*EXERCISE AIM*
Output the opening lines of the records exactly. End with the line that contains "right front paw: (312, 301)".

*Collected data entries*
◆ ◆ ◆
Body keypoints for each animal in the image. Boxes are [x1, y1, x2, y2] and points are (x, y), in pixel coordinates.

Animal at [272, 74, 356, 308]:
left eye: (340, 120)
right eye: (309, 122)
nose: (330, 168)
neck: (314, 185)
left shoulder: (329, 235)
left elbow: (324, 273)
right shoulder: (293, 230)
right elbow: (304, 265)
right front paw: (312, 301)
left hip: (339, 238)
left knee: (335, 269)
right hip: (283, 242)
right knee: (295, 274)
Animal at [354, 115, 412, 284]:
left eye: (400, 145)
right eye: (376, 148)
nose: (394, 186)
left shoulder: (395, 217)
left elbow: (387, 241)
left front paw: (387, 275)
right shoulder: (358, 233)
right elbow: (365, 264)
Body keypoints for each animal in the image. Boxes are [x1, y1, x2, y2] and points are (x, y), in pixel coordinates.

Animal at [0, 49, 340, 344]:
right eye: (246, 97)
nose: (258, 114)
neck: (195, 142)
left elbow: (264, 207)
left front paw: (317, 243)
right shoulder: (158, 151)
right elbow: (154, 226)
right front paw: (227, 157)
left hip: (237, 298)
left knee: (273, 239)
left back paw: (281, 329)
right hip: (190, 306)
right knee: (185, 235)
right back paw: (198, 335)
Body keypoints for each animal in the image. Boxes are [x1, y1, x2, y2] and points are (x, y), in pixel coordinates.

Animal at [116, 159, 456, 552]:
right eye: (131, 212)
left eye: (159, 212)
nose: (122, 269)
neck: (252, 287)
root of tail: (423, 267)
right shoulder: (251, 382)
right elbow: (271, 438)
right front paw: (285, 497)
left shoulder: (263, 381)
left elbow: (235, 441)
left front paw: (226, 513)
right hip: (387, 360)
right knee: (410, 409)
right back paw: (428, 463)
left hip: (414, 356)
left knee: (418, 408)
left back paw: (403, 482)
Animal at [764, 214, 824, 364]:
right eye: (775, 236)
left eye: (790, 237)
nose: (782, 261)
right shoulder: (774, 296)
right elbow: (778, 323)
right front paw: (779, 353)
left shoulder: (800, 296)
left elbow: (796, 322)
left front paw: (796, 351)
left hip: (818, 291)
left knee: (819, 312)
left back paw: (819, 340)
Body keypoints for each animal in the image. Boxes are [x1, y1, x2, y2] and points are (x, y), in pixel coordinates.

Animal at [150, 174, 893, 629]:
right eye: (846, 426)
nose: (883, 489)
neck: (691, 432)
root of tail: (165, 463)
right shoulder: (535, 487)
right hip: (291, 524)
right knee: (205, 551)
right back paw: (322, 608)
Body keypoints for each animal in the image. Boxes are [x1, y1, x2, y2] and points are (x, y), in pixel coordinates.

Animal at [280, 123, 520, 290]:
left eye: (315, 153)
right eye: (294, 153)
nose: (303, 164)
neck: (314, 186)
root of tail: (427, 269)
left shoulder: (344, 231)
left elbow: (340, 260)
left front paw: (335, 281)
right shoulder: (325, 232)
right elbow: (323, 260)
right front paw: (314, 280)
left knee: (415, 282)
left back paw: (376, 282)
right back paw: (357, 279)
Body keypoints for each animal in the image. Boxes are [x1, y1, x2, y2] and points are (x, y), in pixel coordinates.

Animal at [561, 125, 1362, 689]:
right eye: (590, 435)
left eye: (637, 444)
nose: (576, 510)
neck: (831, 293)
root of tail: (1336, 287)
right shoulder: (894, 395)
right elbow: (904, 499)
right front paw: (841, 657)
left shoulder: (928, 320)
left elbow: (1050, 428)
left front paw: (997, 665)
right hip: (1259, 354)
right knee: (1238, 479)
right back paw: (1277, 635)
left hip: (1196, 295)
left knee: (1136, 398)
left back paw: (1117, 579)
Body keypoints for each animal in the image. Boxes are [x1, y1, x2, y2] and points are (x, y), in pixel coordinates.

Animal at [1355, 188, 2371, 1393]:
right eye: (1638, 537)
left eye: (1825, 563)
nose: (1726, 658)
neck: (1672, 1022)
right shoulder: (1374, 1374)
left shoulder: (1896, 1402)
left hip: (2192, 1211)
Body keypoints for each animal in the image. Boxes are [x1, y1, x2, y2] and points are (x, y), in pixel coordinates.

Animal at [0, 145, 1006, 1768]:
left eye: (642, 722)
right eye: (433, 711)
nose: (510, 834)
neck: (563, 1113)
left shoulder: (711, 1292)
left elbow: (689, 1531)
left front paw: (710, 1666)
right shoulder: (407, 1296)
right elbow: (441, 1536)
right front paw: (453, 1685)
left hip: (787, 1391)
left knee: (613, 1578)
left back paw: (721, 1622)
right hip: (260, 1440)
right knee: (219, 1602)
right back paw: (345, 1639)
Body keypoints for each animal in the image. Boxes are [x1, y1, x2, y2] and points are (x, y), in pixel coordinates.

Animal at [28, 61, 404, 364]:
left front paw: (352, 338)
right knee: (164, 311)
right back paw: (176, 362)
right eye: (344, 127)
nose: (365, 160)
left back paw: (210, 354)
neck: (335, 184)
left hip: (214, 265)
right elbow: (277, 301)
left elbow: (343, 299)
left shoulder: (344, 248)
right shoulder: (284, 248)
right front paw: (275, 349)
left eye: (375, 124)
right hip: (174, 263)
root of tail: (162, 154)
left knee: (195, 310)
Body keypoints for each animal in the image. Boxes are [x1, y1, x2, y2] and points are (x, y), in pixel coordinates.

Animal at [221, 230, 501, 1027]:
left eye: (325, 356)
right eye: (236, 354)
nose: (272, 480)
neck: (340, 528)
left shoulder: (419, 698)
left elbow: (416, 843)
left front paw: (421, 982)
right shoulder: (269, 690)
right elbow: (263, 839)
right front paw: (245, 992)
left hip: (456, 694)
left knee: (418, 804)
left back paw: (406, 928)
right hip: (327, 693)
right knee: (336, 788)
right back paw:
◆ ◆ ◆
*TASK ANSWER*
Body keypoints for each animal in the image. Boxes are [x1, y1, x2, y2] and points are (x, y), in pixel coordinates.

Animal at [272, 74, 356, 308]:
left eye: (340, 120)
right eye: (309, 122)
nose: (330, 168)
neck: (314, 185)
left shoulder: (329, 235)
left elbow: (324, 273)
right shoulder: (293, 230)
right elbow: (304, 265)
right front paw: (312, 301)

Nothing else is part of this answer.